One of the challenges was balancing the desire to make things look great without interfering with the players. Everyone on stage – teams, coaches and support staff – has a slightly different visual experience than the spectators at home, as the AR elements appear only to the spectators at home. This has become something of an advantage for the broadcast team.

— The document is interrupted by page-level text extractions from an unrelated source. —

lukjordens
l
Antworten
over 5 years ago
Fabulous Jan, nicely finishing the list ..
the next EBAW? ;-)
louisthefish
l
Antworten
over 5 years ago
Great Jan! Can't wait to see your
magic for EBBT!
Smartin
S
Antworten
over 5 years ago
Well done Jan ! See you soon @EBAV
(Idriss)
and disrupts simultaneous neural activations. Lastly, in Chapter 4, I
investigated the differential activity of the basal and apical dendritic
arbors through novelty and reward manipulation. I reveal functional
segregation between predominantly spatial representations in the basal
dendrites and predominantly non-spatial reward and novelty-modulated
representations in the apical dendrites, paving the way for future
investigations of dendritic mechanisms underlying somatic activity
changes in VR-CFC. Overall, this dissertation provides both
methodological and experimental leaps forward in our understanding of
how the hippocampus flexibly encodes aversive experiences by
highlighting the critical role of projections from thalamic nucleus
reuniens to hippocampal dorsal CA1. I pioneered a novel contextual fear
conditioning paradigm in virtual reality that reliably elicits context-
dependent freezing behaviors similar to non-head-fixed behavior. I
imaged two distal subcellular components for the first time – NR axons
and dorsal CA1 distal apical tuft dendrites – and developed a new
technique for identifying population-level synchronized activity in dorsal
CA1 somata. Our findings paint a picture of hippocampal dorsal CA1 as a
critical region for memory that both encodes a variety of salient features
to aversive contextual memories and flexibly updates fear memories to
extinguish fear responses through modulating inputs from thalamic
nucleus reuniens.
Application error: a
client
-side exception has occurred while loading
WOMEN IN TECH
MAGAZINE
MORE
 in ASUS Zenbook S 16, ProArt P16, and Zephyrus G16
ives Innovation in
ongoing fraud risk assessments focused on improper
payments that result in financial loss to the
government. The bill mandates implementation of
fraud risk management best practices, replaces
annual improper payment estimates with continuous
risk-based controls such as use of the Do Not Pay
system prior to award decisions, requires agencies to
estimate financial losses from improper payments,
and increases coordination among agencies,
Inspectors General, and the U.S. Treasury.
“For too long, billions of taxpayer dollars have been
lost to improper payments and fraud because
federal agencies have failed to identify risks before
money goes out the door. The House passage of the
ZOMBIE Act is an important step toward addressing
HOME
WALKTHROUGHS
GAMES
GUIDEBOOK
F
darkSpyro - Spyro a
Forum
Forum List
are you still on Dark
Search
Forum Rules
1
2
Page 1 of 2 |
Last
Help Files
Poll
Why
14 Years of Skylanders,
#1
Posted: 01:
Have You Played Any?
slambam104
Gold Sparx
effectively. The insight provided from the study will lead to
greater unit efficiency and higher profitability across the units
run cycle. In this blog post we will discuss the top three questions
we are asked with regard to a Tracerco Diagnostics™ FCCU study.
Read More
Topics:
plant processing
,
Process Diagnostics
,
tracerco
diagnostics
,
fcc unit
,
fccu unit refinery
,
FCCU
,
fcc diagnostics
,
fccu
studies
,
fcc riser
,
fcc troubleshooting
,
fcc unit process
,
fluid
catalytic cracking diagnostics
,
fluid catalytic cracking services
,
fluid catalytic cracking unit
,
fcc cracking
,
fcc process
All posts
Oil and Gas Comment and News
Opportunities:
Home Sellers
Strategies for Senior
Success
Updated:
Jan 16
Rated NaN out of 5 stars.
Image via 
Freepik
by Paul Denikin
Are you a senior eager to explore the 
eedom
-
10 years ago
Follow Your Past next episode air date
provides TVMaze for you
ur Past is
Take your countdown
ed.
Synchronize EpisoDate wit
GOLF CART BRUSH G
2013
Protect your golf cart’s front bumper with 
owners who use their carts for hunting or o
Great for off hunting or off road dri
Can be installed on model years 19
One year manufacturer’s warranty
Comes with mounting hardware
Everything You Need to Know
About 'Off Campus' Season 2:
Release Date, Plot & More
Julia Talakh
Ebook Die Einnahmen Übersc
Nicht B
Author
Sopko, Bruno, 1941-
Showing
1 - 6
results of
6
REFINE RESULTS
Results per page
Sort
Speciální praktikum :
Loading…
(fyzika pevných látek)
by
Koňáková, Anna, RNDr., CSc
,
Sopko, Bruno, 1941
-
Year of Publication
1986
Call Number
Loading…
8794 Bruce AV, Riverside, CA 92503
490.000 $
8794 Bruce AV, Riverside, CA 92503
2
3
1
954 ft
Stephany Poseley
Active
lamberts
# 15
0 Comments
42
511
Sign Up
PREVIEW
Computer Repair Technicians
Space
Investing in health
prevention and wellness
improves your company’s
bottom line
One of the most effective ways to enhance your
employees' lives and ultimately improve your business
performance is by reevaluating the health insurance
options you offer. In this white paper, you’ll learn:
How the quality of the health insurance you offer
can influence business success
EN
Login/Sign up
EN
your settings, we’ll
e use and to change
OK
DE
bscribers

“When we make these games, it’s really important for the competitive integrity of the sport that players can’t see the Jumbotron game or anything like that. That’s a really difficult design problem, “says Fiji. “At this stage, everything that is above a certain level of stage height is completely virtual. This is augmented reality. So our game is played in the background and players can’t see it. “

Comparison showing how the scene looks to the players (left) and the spectators (right).
Photo: Riot Games

However, although the players did not get the full experience of the audience, it was still important to feel special on stage. This is the World Cup, after all something that teams from all over the world strive for all year round. Without the roar of the crowd to blow the players, the performance with a lively fantastic background is a solid second option. Those on the stage can’t see the AR elements, but they can see the graphics on the screens around them. “It helps ground the player,” says Troop. “It simply came to our notice then [game] global reaction, in a way that I think helps with their experience in the worlds. There is a certain way of thinking that comes from being on stage and we wanted to keep it. “

For most of the years, the Worlds technical showcase has been reserved for the opening ceremonies of the finals. In the past, this included an AR K-pop concert and a holographic hip-hop performance. It’s not yet clear what this year’s big show will look like (though it will probably include K-pop again), but you could argue that early rounds have already stolen the show thanks to this new technology. Each round even opened with its own mini ceremony, including choreographed dances set in the fantasy realm; performers jumped over crumbling stone bridges and spun around with magic spells. Despite the circumstances, Riot turned what could be a restrained edition of Worlds into a surprisingly memorable edition.

“It was more educational than disappointing,” Troop said of the experience so far.